## Instructions
a) In the Camilla Beeput biography, which award did she win in 2015?
b) Carry on the Camilla Beeput biography, starting after its last sentence.

## Text extract
- Born: Camilla Marie Beeput 9 September 1981 (age 44) Westminster, London, England
- Occupations: Actress; singer;
- Years active: 2002–present

= Camilla Beeput =

English actress

Camilla Marie Beeput (born 9 September 1981) is an English stage, television and film actress and singer.

Winner of the Next Generation, Voice of a Woman Award (2015), Beeput was first discovered on Fame Academy in 2002 and has gone on to release music with rapper Erick Sermon, sing duets with Lionel Richie, and play leads in West End musicals West Side Story and Daddy Cool. As of 2017, she was most recently seen in the critically acclaimed Sky Atlantic series Save Me with Lennie James and Stephen Graham and Sky One's Sick Note with Rupert Grint and Lindsay Lohan. Beeput is also known for her roles in Peep Show and Grantchester, and for her voice acting role in Doctor Who portraying Nova, companion of the Ninth Doctor.

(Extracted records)

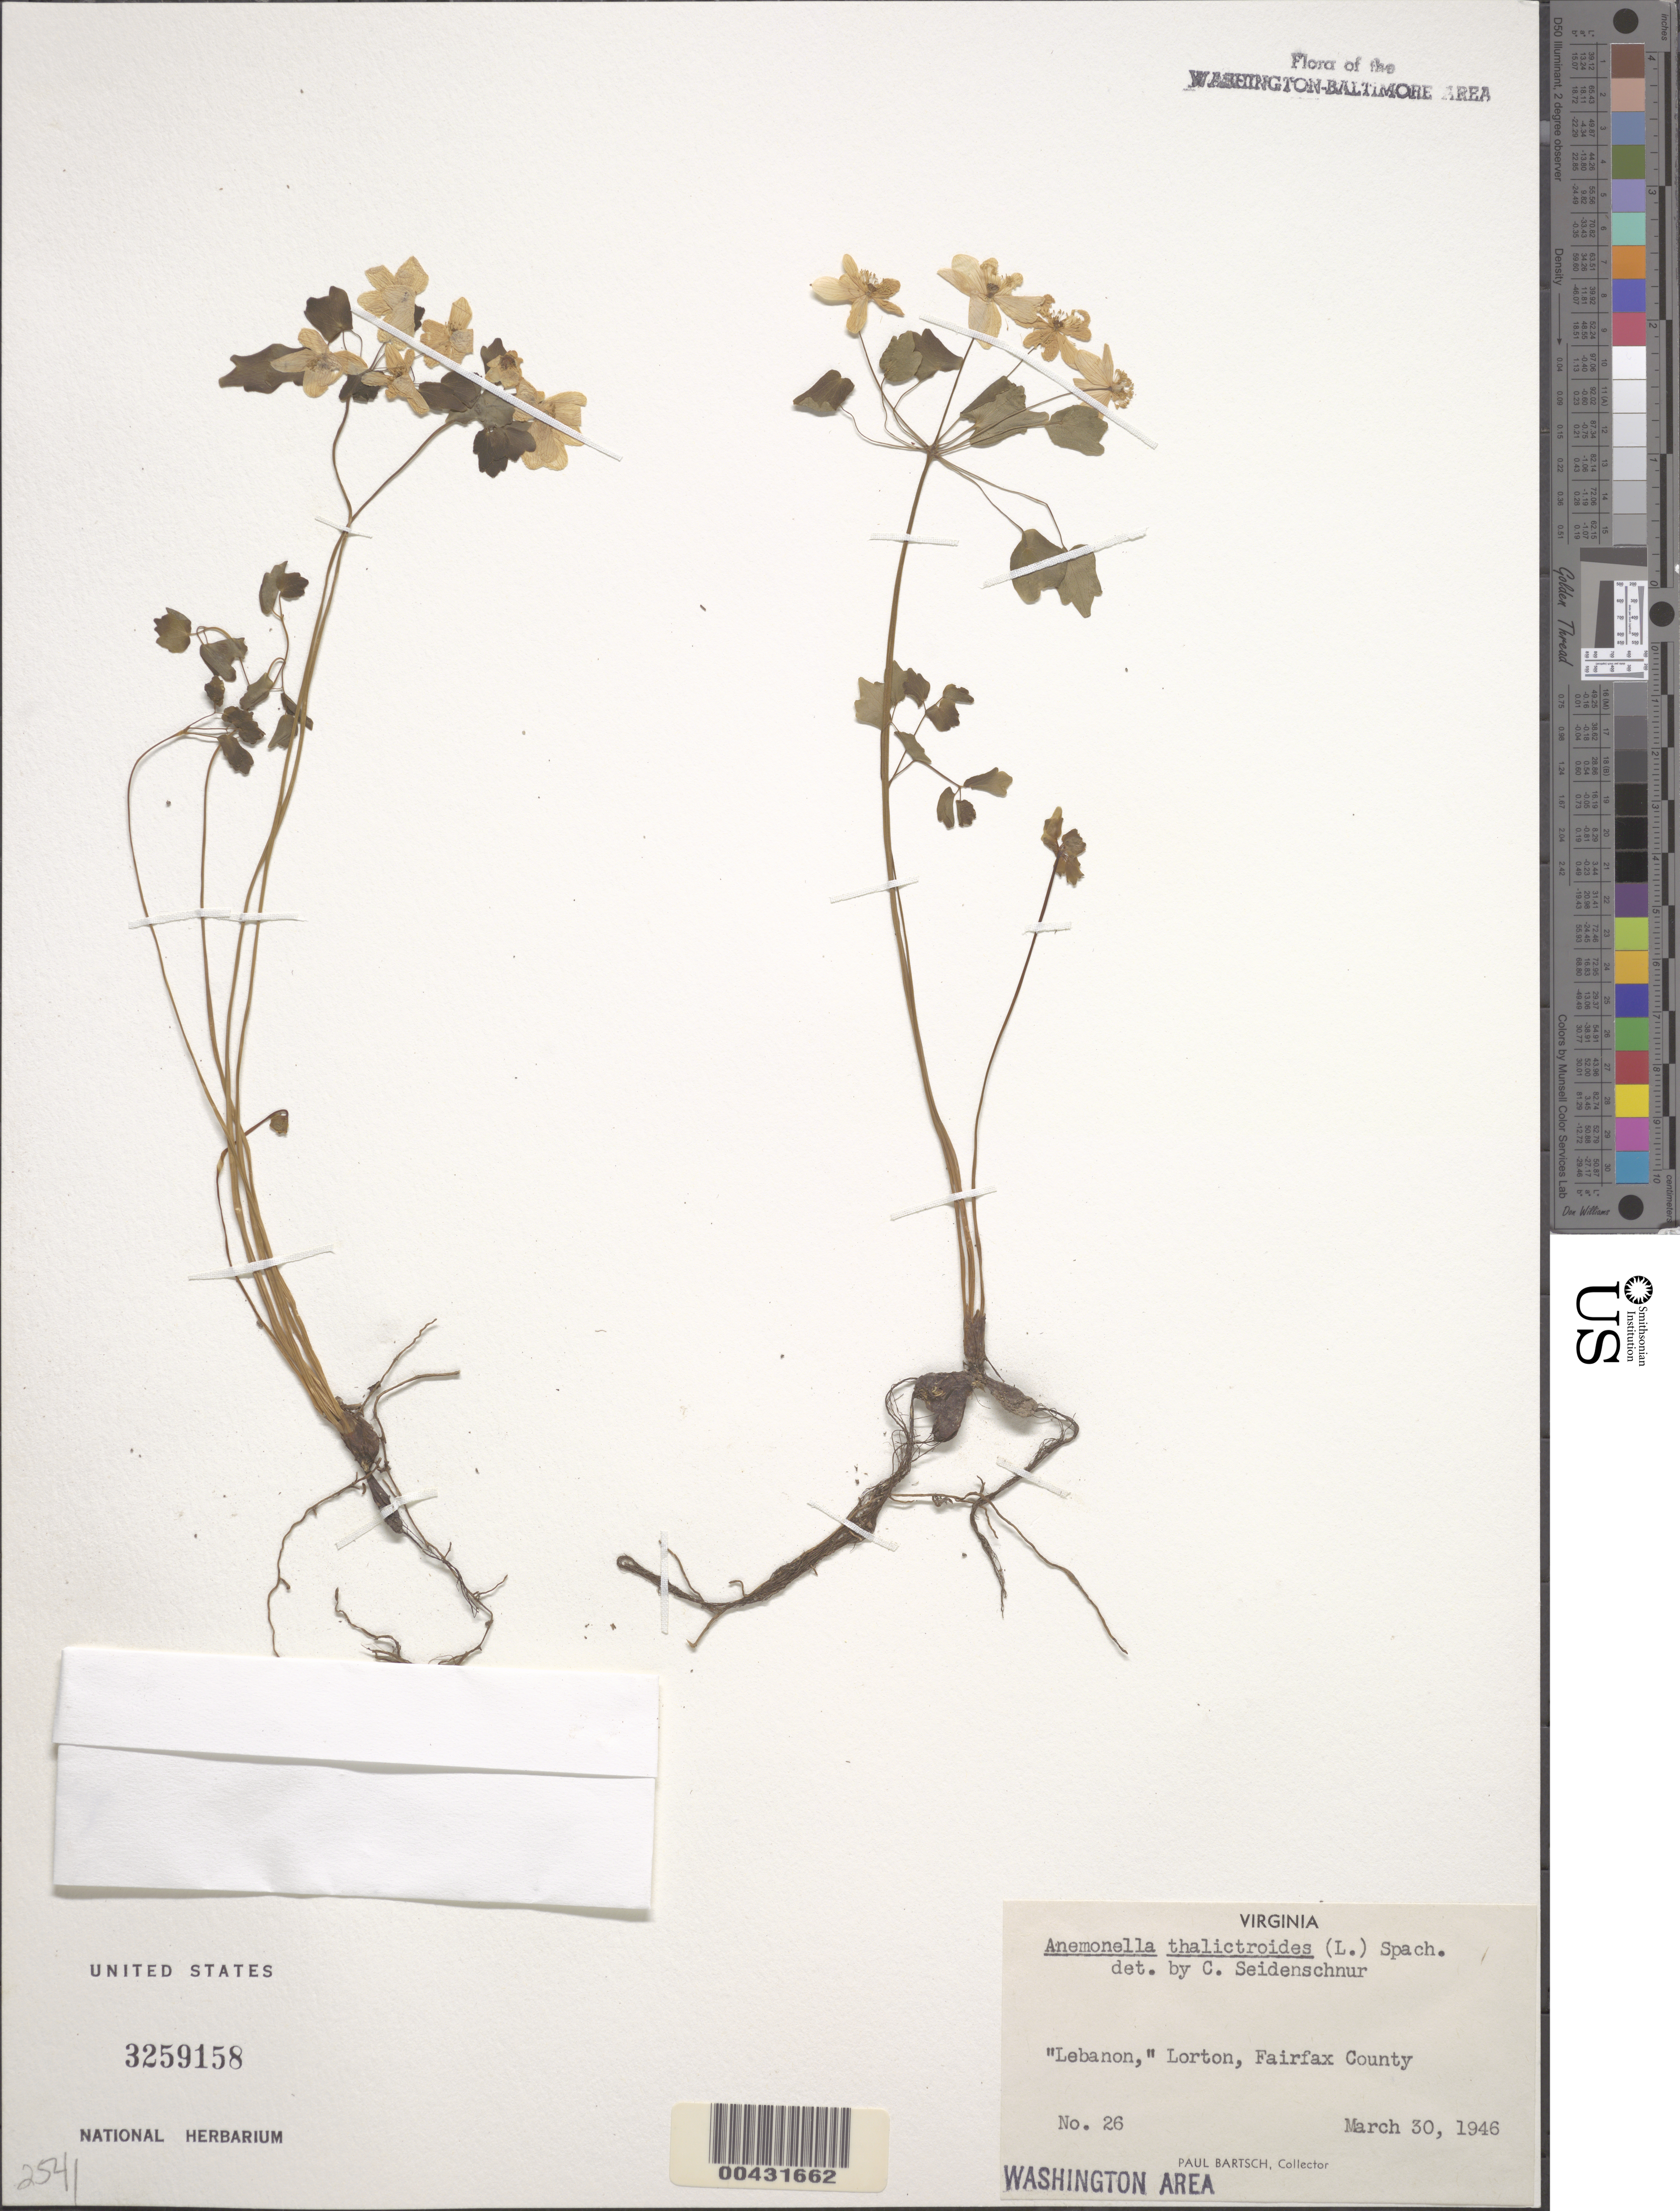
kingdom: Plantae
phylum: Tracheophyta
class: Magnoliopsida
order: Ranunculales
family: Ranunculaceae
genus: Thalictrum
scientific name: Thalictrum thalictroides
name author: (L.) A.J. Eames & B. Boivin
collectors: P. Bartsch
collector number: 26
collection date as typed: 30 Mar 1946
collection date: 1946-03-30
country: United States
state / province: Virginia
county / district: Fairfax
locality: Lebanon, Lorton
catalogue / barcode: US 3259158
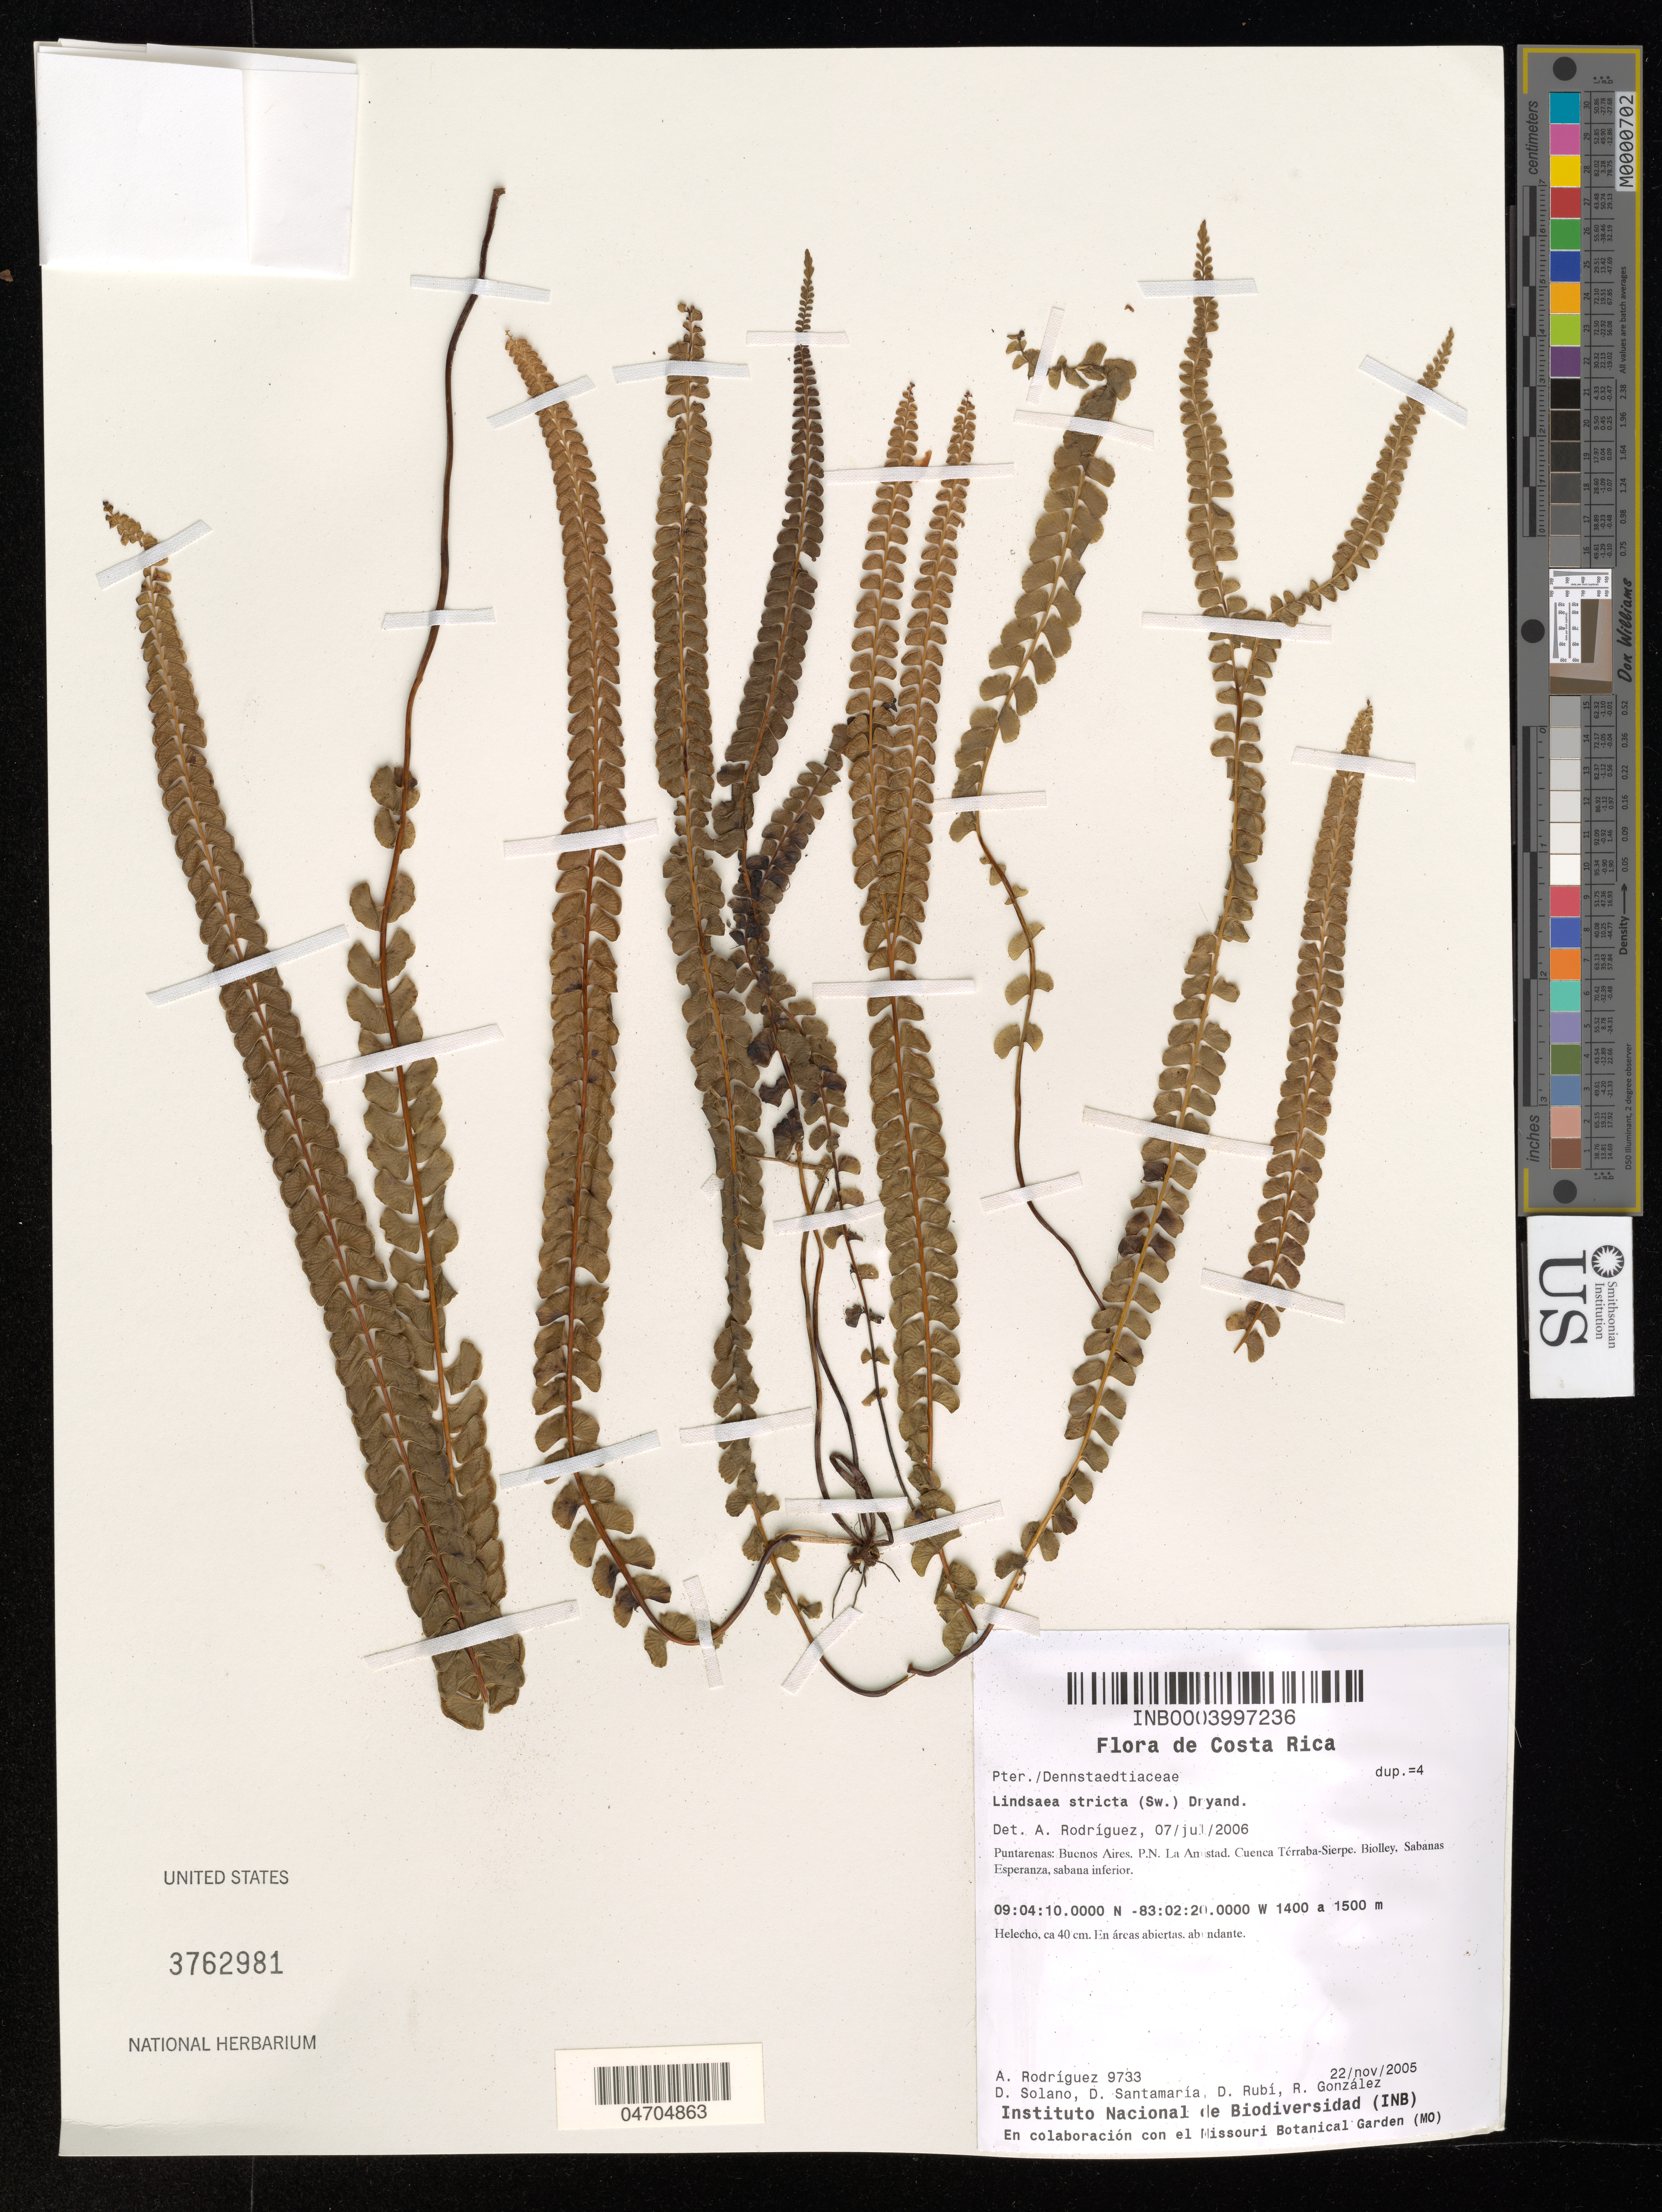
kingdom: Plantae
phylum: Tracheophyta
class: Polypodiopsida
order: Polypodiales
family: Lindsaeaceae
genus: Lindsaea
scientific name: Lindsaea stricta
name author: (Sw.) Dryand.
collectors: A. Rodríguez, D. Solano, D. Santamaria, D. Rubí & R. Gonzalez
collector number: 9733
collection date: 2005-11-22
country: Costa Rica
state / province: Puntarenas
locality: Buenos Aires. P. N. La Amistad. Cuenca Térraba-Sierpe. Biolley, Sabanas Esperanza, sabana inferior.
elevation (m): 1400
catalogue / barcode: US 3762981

## Answers by task
a) The Next Generation, Voice of a Woman Award.

b)
==Early life==

Beeput was born in Westminster, London and raised in Brent. She attended Bentley Wood High School.

==Career==
===Theatre===
She was spotted by theatre director Paul Kerryson while participating in the first season of the BBC reality television series Fame Academy in 2002.

After Fame Academy, Beeput went on to star as Maria in a production of the musical West Side Story at Leicester Haymarket Theatre,

Beeput played Shun in the Young Vic production of In The Red And Brown Water by Tarell Alvin McCraney and various roles in the James Graham play Monster Raving Loony at Theatre Royal, Plymouth.
She played Rose in the London West End production of Daddy Cool, a musical based on the music of Boney M., at the Shaftesbury Theatre and European tour.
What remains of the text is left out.